Further impediments of intelligent virtual assistant usage in professional environments include environmental noise and lack of continuous online connectivity. Nevertheless, there are professional use cases. One is if the hands and eyes are occupied. The mentioned crane operator may want to control the heating of the cabin by voice command. Companies like Spectra offer industrial voice control solutions and corresponding offerings. However, this is not related to IoT, and while it is a good additional option, it is not a disruptive technology.

Already in 2016, the Boston Children’s Hospital experimented with an IVA steering an endoscopic camera. Interestingly, the driver was the hospital as an end user of the camera. Similar to other technologies, professional adoption of IVAs may be driven by consumer adoption.

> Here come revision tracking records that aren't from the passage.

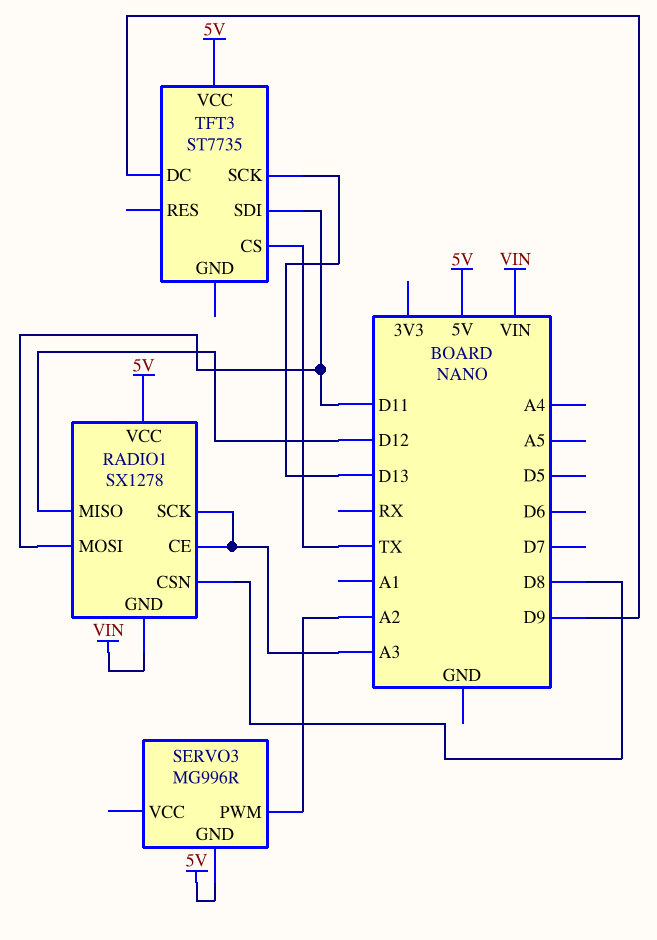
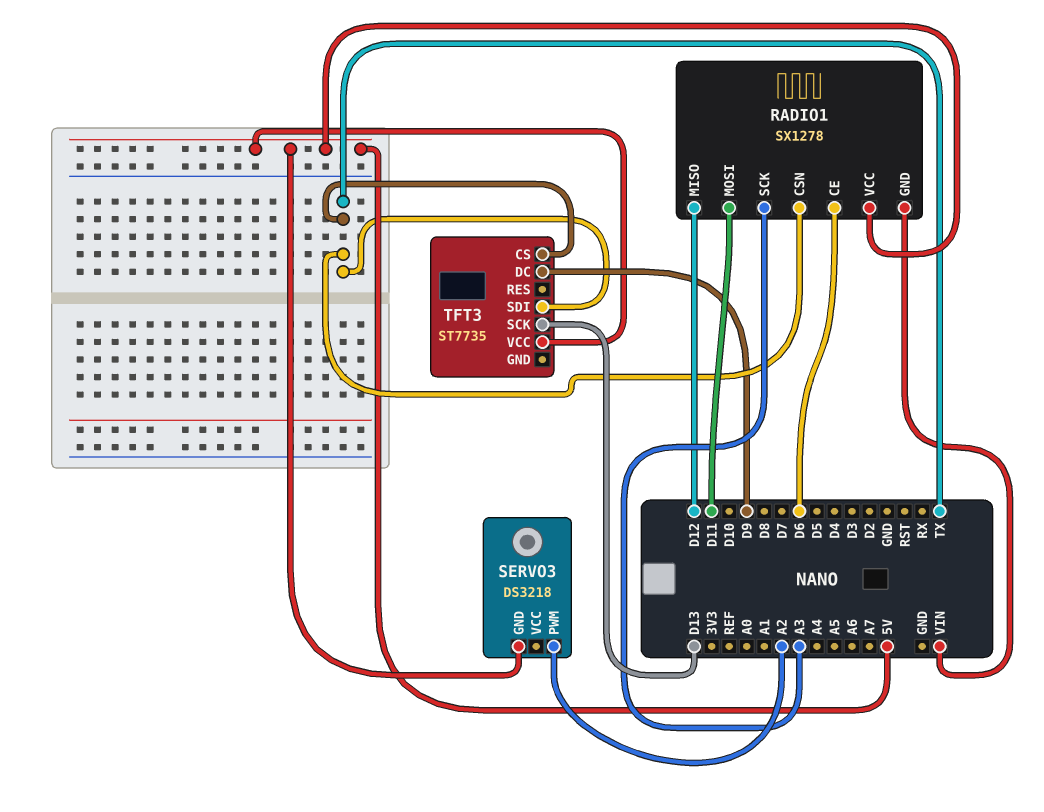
RADIO1 pin CE: A3 -> D6
RADIO1 pin CSN: D8 -> TX
SERVO3: MG996R -> DS3218
TFT3 pin SDI: D11 -> TX

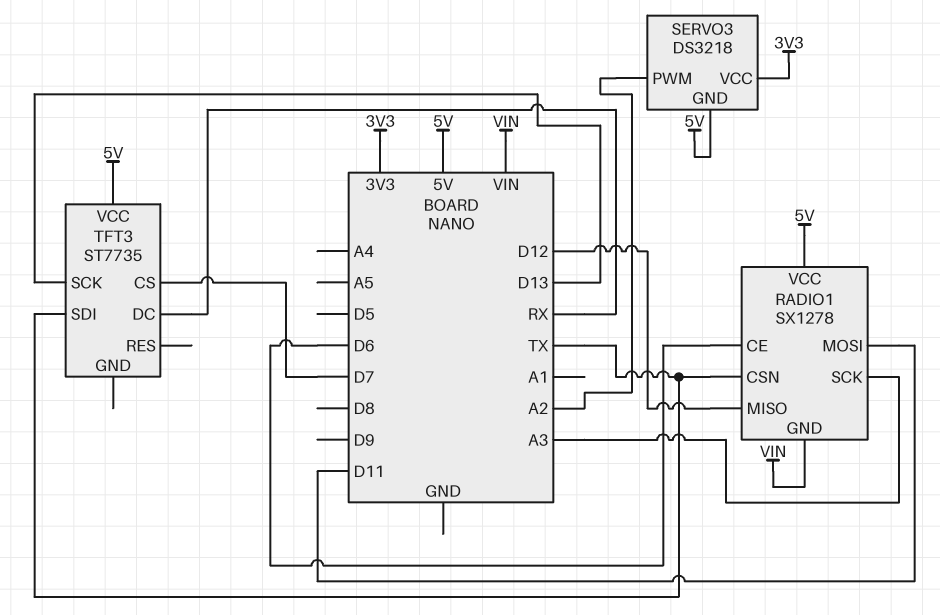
SERVO3 pin VCC: none -> 3V3
TFT3 pin CS: TX -> D7
TFT3 pin DC: D9 -> RX

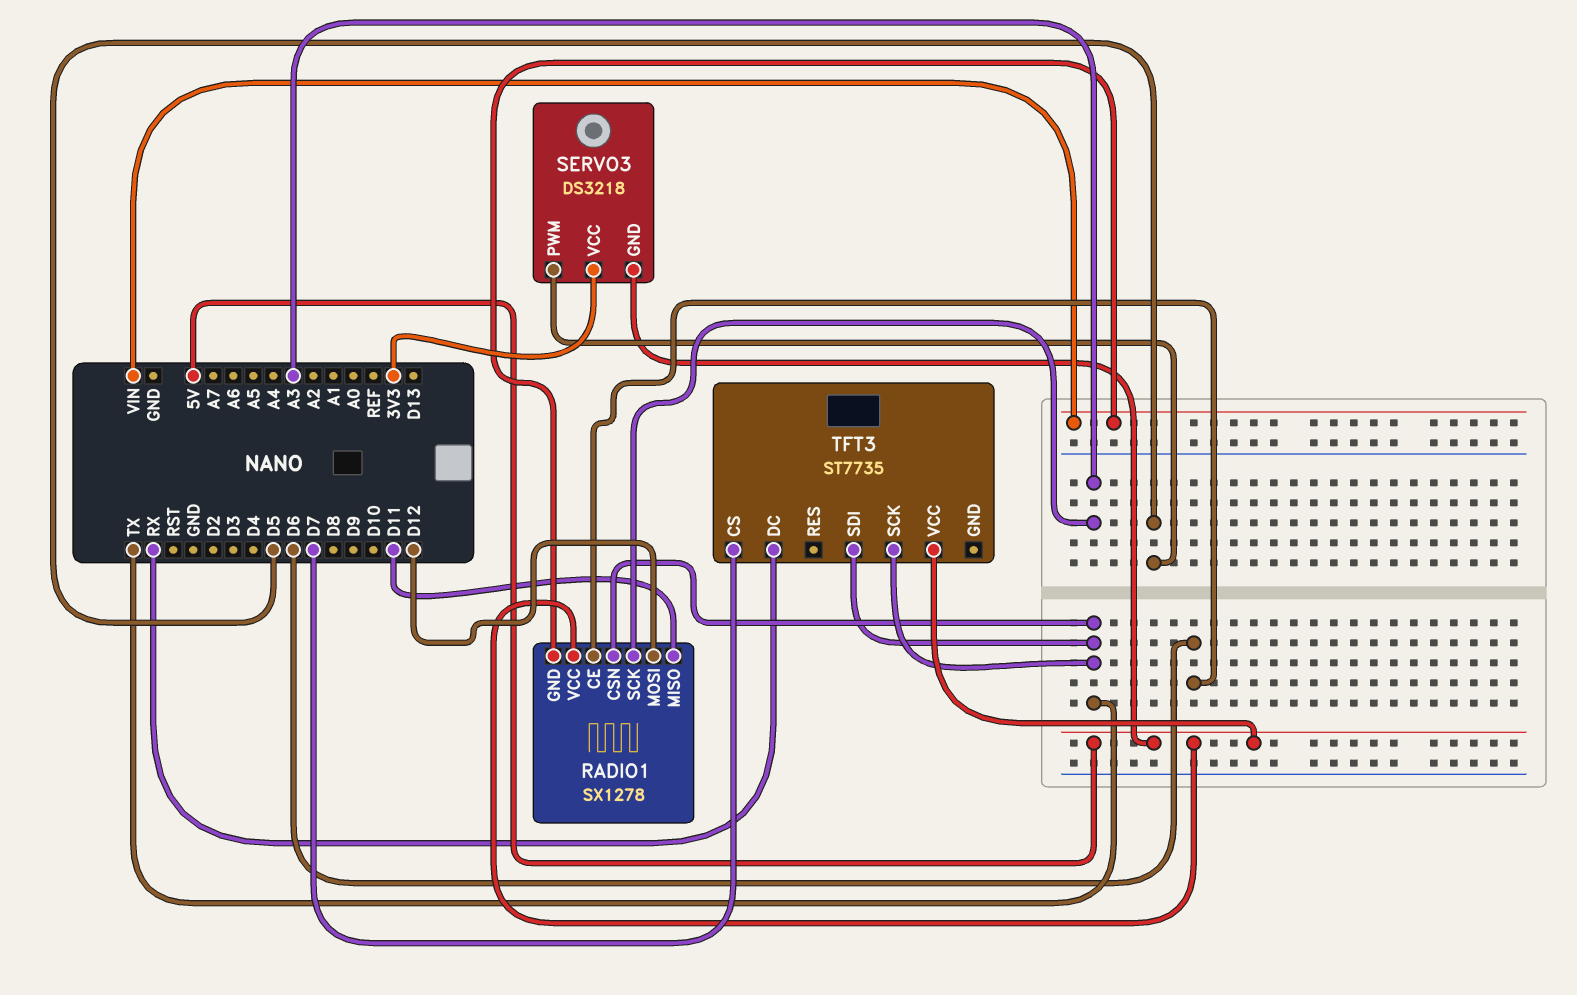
RADIO1 pin MISO: D12 -> D11
RADIO1 pin MOSI: D11 -> D12
SERVO3 pin PWM: A2 -> D5
TFT3 pin SCK: D13 -> TX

Software AG expects IVAs to drive Industrial IoT in that all devices are expected to be ‘things’ that are controllable over interfaces available on the network, which can be leveraged by IVAs.

IVA adoption is strongly growing in banking, telecommunication, healthcare, government, and all other sectors where customer service and interaction plays a major role. For example, after some inertia (caused by security and privacy topics), voice assistants for banking are strongly on the rise.

Like in IIoT, IVA usage in an industry like banking is not an IoT use case per se. However, many advanced IoT use cases exist in banking, as a lot of event data is generated that can be analyzed with streaming analytics. Software AG expects a growing demand for connecting the IVA and advanced IoT technologies. For example, streaming analytics is set up to generate alerts if a customer’s stock portfolio develops a certain way. The alerts are not issued by a simple text message, but by the customer being called by an IVA. The IVA explains the situation and supports advanced questions like ‘how is my stock portfolio’s volatility this year compared to the NASDAQ?’

Market - Outlook

In summary, the strong adoption rate of intelligent virtual assistants in a variety of markets is well-documented and they are expected to go from success to success. This will include industrial and also IoT use cases. However, a clear advantage of voice communication over other means of communication has to be established upfront; just being a novelty is not a sufficient driver for adoption in professional environments.